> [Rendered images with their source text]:
....................
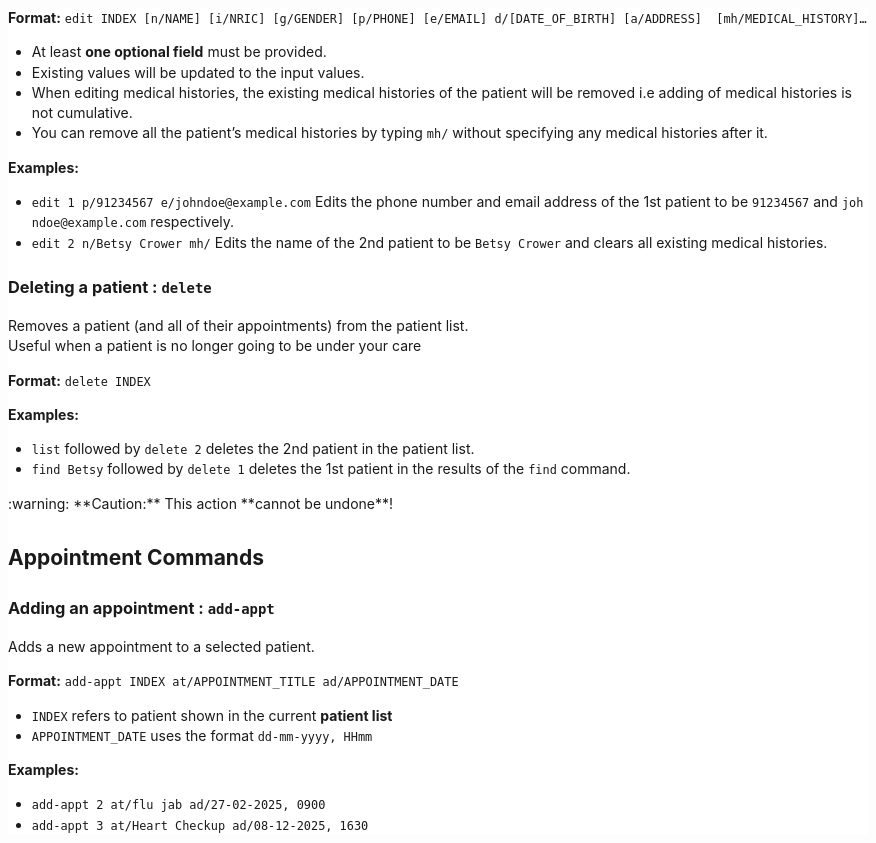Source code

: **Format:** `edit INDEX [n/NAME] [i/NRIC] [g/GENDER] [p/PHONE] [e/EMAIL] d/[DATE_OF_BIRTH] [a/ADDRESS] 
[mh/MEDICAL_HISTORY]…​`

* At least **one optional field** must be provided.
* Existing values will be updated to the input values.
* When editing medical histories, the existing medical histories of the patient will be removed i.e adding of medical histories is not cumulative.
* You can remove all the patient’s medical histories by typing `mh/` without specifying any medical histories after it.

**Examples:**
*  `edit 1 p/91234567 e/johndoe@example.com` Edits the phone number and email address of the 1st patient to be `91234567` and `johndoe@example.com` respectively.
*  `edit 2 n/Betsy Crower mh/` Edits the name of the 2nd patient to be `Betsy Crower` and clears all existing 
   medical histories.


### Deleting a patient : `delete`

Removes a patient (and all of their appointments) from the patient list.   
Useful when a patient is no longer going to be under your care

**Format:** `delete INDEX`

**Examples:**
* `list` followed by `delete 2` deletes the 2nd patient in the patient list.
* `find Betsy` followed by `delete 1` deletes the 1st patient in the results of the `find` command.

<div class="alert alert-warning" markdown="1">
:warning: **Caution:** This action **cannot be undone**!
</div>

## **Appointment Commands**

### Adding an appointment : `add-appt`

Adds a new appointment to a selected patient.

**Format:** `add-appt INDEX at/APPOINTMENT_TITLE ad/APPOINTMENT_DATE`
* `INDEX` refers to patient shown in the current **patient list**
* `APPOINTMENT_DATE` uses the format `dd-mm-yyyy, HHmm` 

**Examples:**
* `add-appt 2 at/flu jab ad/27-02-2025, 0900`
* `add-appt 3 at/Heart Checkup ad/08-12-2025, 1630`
....................
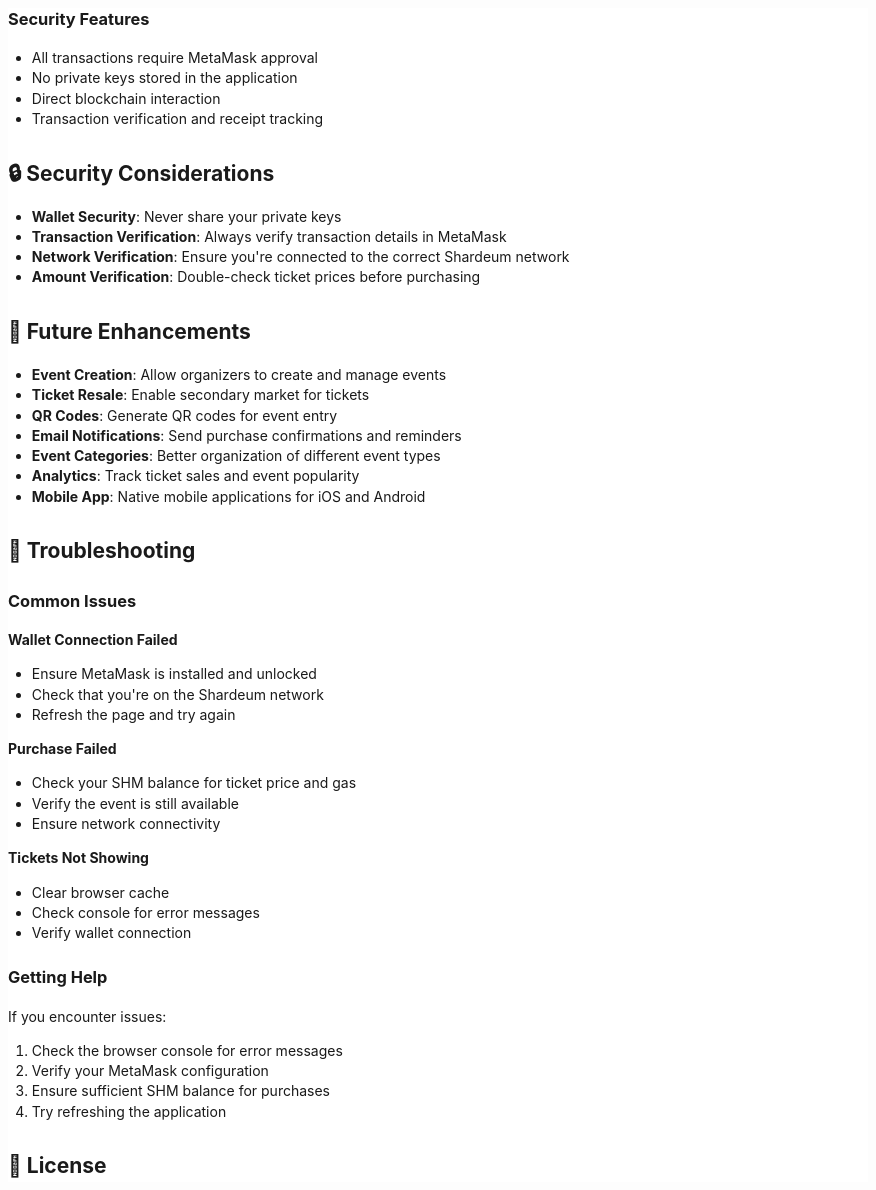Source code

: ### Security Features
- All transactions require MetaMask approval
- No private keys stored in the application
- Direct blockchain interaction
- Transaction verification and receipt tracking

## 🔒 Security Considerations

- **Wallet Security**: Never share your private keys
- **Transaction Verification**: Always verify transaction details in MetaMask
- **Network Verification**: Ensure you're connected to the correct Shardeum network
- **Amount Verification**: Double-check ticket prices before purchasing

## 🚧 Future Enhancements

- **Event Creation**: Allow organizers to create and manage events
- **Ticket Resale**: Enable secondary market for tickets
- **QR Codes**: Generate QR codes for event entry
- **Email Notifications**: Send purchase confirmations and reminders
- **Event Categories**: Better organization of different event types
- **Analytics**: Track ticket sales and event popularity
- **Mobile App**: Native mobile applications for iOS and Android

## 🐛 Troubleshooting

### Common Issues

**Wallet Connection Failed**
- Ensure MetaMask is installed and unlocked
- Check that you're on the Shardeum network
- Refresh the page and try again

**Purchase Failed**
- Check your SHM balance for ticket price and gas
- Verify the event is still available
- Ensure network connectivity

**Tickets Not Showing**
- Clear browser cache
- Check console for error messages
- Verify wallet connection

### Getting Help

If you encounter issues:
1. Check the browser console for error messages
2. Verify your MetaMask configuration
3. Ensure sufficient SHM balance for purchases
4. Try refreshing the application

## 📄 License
....................
Format the source lines in the data, from the line containing "Removes a patient" through the line containing "3 at/Heart Checkup", as a Markdown table with the columns Row and Line, omitting blank lines.

> [Output for this exercise]:
| Row | Line |
|---|---|
| 1 | Removes a patient (and all of their appointments) from the patient list.    |
| 2 | Useful when a patient is no longer going to be under your care |
| 3 | **Format:** `delete INDEX` |
| 4 | **Examples:** |
| 5 | * `list` followed by `delete 2` deletes the 2nd patient in the patient list. |
| 6 | * `find Betsy` followed by `delete 1` deletes the 1st patient in the results of the `find` command. |
| 7 | <div class="alert alert-warning" markdown="1"> |
| 8 | :warning: **Caution:** This action **cannot be undone**! |
| 9 | </div> |
| 10 | ## **Appointment Commands** |
| 11 | ### Adding an appointment : `add-appt` |
| 12 | Adds a new appointment to a selected patient. |
| 13 | **Format:** `add-appt INDEX at/APPOINTMENT_TITLE ad/APPOINTMENT_DATE` |
| 14 | * `INDEX` refers to patient shown in the current **patient list** |
| 15 | * `APPOINTMENT_DATE` uses the format `dd-mm-yyyy, HHmm`  |
| 16 | **Examples:** |
| 17 | * `add-appt 2 at/flu jab ad/27-02-2025, 0900` |
| 18 | * `add-appt 3 at/Heart Checkup ad/08-12-2025, 1630` |